Your assignment
Please reproduce the listing below line for line, changing nothing.

Material for the task
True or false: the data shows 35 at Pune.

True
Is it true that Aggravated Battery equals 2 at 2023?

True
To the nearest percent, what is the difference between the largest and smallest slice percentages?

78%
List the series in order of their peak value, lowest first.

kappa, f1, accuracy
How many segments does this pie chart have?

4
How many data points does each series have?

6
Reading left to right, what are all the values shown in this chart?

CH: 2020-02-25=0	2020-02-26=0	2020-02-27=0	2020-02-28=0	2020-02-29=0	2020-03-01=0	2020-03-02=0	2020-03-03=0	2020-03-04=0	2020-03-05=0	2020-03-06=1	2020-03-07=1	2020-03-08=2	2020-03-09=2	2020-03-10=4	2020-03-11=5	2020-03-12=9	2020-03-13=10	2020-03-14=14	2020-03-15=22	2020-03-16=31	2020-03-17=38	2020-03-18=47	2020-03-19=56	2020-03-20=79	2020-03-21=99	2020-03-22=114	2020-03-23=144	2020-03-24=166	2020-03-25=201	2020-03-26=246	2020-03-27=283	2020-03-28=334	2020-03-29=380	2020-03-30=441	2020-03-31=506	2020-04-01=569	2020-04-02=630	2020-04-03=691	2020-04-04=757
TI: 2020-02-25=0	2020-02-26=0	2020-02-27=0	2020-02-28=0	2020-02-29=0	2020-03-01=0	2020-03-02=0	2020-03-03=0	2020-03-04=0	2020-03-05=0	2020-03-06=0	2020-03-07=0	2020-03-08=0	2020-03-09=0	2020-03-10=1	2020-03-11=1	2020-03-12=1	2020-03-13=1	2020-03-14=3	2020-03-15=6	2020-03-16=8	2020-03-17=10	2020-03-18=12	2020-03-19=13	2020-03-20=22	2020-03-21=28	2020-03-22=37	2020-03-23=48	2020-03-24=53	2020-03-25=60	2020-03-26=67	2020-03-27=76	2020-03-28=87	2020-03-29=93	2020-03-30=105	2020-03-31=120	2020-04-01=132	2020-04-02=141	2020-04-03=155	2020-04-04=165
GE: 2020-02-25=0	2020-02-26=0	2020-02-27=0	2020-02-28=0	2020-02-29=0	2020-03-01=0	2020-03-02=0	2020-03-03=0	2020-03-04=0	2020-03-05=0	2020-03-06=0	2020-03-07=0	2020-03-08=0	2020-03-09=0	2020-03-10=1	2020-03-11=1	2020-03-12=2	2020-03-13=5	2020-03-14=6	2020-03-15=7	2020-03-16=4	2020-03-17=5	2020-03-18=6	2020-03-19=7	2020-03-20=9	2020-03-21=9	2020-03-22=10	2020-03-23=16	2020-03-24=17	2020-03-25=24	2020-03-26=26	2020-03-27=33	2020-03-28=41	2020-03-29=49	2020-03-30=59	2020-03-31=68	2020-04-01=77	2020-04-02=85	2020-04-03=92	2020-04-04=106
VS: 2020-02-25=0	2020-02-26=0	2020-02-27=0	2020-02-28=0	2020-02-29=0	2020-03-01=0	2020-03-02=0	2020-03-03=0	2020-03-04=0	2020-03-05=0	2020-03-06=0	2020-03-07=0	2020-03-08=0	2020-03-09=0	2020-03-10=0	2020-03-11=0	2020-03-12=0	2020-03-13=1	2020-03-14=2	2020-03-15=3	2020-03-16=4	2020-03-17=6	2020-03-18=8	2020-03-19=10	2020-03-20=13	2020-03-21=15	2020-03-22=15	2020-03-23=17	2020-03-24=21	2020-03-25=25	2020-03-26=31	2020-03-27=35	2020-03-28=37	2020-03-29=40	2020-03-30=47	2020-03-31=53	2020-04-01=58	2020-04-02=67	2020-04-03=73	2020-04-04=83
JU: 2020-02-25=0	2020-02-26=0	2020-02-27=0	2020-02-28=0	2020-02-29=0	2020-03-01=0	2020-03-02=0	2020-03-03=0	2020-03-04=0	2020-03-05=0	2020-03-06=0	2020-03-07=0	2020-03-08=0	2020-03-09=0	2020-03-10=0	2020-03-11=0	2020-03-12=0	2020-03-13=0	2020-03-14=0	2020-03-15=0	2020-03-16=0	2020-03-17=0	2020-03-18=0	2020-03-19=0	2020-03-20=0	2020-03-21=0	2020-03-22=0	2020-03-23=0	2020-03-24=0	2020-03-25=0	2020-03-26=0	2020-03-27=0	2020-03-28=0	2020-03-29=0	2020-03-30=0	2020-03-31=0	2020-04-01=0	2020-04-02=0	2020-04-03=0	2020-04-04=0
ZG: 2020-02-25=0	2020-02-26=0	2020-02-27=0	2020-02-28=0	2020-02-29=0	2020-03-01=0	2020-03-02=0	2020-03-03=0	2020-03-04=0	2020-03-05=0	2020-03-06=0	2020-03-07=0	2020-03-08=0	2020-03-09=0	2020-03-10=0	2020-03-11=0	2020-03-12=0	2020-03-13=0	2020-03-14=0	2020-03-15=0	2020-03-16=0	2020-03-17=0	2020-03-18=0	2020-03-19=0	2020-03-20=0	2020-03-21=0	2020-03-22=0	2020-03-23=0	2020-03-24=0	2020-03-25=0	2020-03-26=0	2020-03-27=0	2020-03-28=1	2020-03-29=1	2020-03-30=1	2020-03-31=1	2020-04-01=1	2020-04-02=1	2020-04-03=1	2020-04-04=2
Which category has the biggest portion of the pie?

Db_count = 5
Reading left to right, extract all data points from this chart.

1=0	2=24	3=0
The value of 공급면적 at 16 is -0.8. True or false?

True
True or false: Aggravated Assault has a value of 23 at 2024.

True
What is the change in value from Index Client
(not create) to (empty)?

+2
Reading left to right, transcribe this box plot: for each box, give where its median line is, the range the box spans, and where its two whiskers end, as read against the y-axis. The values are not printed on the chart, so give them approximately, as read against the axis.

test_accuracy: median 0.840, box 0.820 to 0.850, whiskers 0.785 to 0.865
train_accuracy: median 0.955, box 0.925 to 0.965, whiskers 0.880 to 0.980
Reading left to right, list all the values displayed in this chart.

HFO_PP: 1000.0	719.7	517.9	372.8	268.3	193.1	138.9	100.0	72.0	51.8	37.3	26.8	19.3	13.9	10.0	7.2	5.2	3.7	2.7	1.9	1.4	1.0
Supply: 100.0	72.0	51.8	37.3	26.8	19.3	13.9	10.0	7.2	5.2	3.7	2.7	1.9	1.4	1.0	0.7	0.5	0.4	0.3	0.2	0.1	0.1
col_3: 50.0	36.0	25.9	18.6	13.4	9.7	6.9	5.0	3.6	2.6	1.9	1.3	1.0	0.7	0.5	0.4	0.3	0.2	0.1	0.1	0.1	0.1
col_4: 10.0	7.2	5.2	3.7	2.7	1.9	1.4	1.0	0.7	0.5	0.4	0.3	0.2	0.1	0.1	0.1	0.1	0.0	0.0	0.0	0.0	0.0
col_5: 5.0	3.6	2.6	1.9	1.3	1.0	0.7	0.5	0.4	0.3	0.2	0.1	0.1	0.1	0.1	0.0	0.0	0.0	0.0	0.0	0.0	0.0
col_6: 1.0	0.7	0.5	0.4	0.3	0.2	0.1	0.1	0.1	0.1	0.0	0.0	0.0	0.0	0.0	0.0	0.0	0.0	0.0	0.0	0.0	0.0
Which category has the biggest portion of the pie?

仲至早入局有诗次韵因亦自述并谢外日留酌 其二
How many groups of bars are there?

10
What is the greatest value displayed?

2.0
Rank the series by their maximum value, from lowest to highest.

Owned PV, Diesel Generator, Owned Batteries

Response box
True or false: the data shows 35 at Pune.

True
Is it true that Aggravated Battery equals 2 at 2023?

True
To the nearest percent, what is the difference between the largest and smallest slice percentages?

78%
List the series in order of their peak value, lowest first.

kappa, f1, accuracy
How many segments does this pie chart have?

4
How many data points does each series have?

6
Reading left to right, what are all the values shown in this chart?

CH: 2020-02-25=0	2020-02-26=0	2020-02-27=0	2020-02-28=0	2020-02-29=0	2020-03-01=0	2020-03-02=0	2020-03-03=0	2020-03-04=0	2020-03-05=0	2020-03-06=1	2020-03-07=1	2020-03-08=2	2020-03-09=2	2020-03-10=4	2020-03-11=5	2020-03-12=9	2020-03-13=10	2020-03-14=14	2020-03-15=22	2020-03-16=31	2020-03-17=38	2020-03-18=47	2020-03-19=56	2020-03-20=79	2020-03-21=99	2020-03-22=114	2020-03-23=144	2020-03-24=166	2020-03-25=201	2020-03-26=246	2020-03-27=283	2020-03-28=334	2020-03-29=380	2020-03-30=441	2020-03-31=506	2020-04-01=569	2020-04-02=630	2020-04-03=691	2020-04-04=757
TI: 2020-02-25=0	2020-02-26=0	2020-02-27=0	2020-02-28=0	2020-02-29=0	2020-03-01=0	2020-03-02=0	2020-03-03=0	2020-03-04=0	2020-03-05=0	2020-03-06=0	2020-03-07=0	2020-03-08=0	2020-03-09=0	2020-03-10=1	2020-03-11=1	2020-03-12=1	2020-03-13=1	2020-03-14=3	2020-03-15=6	2020-03-16=8	2020-03-17=10	2020-03-18=12	2020-03-19=13	2020-03-20=22	2020-03-21=28	2020-03-22=37	2020-03-23=48	2020-03-24=53	2020-03-25=60	2020-03-26=67	2020-03-27=76	2020-03-28=87	2020-03-29=93	2020-03-30=105	2020-03-31=120	2020-04-01=132	2020-04-02=141	2020-04-03=155	2020-04-04=165
GE: 2020-02-25=0	2020-02-26=0	2020-02-27=0	2020-02-28=0	2020-02-29=0	2020-03-01=0	2020-03-02=0	2020-03-03=0	2020-03-04=0	2020-03-05=0	2020-03-06=0	2020-03-07=0	2020-03-08=0	2020-03-09=0	2020-03-10=1	2020-03-11=1	2020-03-12=2	2020-03-13=5	2020-03-14=6	2020-03-15=7	2020-03-16=4	2020-03-17=5	2020-03-18=6	2020-03-19=7	2020-03-20=9	2020-03-21=9	2020-03-22=10	2020-03-23=16	2020-03-24=17	2020-03-25=24	2020-03-26=26	2020-03-27=33	2020-03-28=41	2020-03-29=49	2020-03-30=59	2020-03-31=68	2020-04-01=77	2020-04-02=85	2020-04-03=92	2020-04-04=106
VS: 2020-02-25=0	2020-02-26=0	2020-02-27=0	2020-02-28=0	2020-02-29=0	2020-03-01=0	2020-03-02=0	2020-03-03=0	2020-03-04=0	2020-03-05=0	2020-03-06=0	2020-03-07=0	2020-03-08=0	2020-03-09=0	2020-03-10=0	2020-03-11=0	2020-03-12=0	2020-03-13=1	2020-03-14=2	2020-03-15=3	2020-03-16=4	2020-03-17=6	2020-03-18=8	2020-03-19=10	2020-03-20=13	2020-03-21=15	2020-03-22=15	2020-03-23=17	2020-03-24=21	2020-03-25=25	2020-03-26=31	2020-03-27=35	2020-03-28=37	2020-03-29=40	2020-03-30=47	2020-03-31=53	2020-04-01=58	2020-04-02=67	2020-04-03=73	2020-04-04=83
JU: 2020-02-25=0	2020-02-26=0	2020-02-27=0	2020-02-28=0	2020-02-29=0	2020-03-01=0	2020-03-02=0	2020-03-03=0	2020-03-04=0	2020-03-05=0	2020-03-06=0	2020-03-07=0	2020-03-08=0	2020-03-09=0	2020-03-10=0	2020-03-11=0	2020-03-12=0	2020-03-13=0	2020-03-14=0	2020-03-15=0	2020-03-16=0	2020-03-17=0	2020-03-18=0	2020-03-19=0	2020-03-20=0	2020-03-21=0	2020-03-22=0	2020-03-23=0	2020-03-24=0	2020-03-25=0	2020-03-26=0	2020-03-27=0	2020-03-28=0	2020-03-29=0	2020-03-30=0	2020-03-31=0	2020-04-01=0	2020-04-02=0	2020-04-03=0	2020-04-04=0
ZG: 2020-02-25=0	2020-02-26=0	2020-02-27=0	2020-02-28=0	2020-02-29=0	2020-03-01=0	2020-03-02=0	2020-03-03=0	2020-03-04=0	2020-03-05=0	2020-03-06=0	2020-03-07=0	2020-03-08=0	2020-03-09=0	2020-03-10=0	2020-03-11=0	2020-03-12=0	2020-03-13=0	2020-03-14=0	2020-03-15=0	2020-03-16=0	2020-03-17=0	2020-03-18=0	2020-03-19=0	2020-03-20=0	2020-03-21=0	2020-03-22=0	2020-03-23=0	2020-03-24=0	2020-03-25=0	2020-03-26=0	2020-03-27=0	2020-03-28=1	2020-03-29=1	2020-03-30=1	2020-03-31=1	2020-04-01=1	2020-04-02=1	2020-04-03=1	2020-04-04=2
Which category has the biggest portion of the pie?

Db_count = 5
Reading left to right, extract all data points from this chart.

1=0	2=24	3=0
The value of 공급면적 at 16 is -0.8. True or false?

True
True or false: Aggravated Assault has a value of 23 at 2024.

True
What is the change in value from Index Client
(not create) to (empty)?

+2
Reading left to right, transcribe this box plot: for each box, give where its median line is, the range the box spans, and where its two whiskers end, as read against the y-axis. The values are not printed on the chart, so give them approximately, as read against the axis.

test_accuracy: median 0.840, box 0.820 to 0.850, whiskers 0.785 to 0.865
train_accuracy: median 0.955, box 0.925 to 0.965, whiskers 0.880 to 0.980
Reading left to right, list all the values displayed in this chart.

HFO_PP: 1000.0	719.7	517.9	372.8	268.3	193.1	138.9	100.0	72.0	51.8	37.3	26.8	19.3	13.9	10.0	7.2	5.2	3.7	2.7	1.9	1.4	1.0
Supply: 100.0	72.0	51.8	37.3	26.8	19.3	13.9	10.0	7.2	5.2	3.7	2.7	1.9	1.4	1.0	0.7	0.5	0.4	0.3	0.2	0.1	0.1
col_3: 50.0	36.0	25.9	18.6	13.4	9.7	6.9	5.0	3.6	2.6	1.9	1.3	1.0	0.7	0.5	0.4	0.3	0.2	0.1	0.1	0.1	0.1
col_4: 10.0	7.2	5.2	3.7	2.7	1.9	1.4	1.0	0.7	0.5	0.4	0.3	0.2	0.1	0.1	0.1	0.1	0.0	0.0	0.0	0.0	0.0
col_5: 5.0	3.6	2.6	1.9	1.3	1.0	0.7	0.5	0.4	0.3	0.2	0.1	0.1	0.1	0.1	0.0	0.0	0.0	0.0	0.0	0.0	0.0
col_6: 1.0	0.7	0.5	0.4	0.3	0.2	0.1	0.1	0.1	0.1	0.0	0.0	0.0	0.0	0.0	0.0	0.0	0.0	0.0	0.0	0.0	0.0
Which category has the biggest portion of the pie?

仲至早入局有诗次韵因亦自述并谢外日留酌 其二
How many groups of bars are there?

10
What is the greatest value displayed?

2.0
Rank the series by their maximum value, from lowest to highest.

Owned PV, Diesel Generator, Owned Batteries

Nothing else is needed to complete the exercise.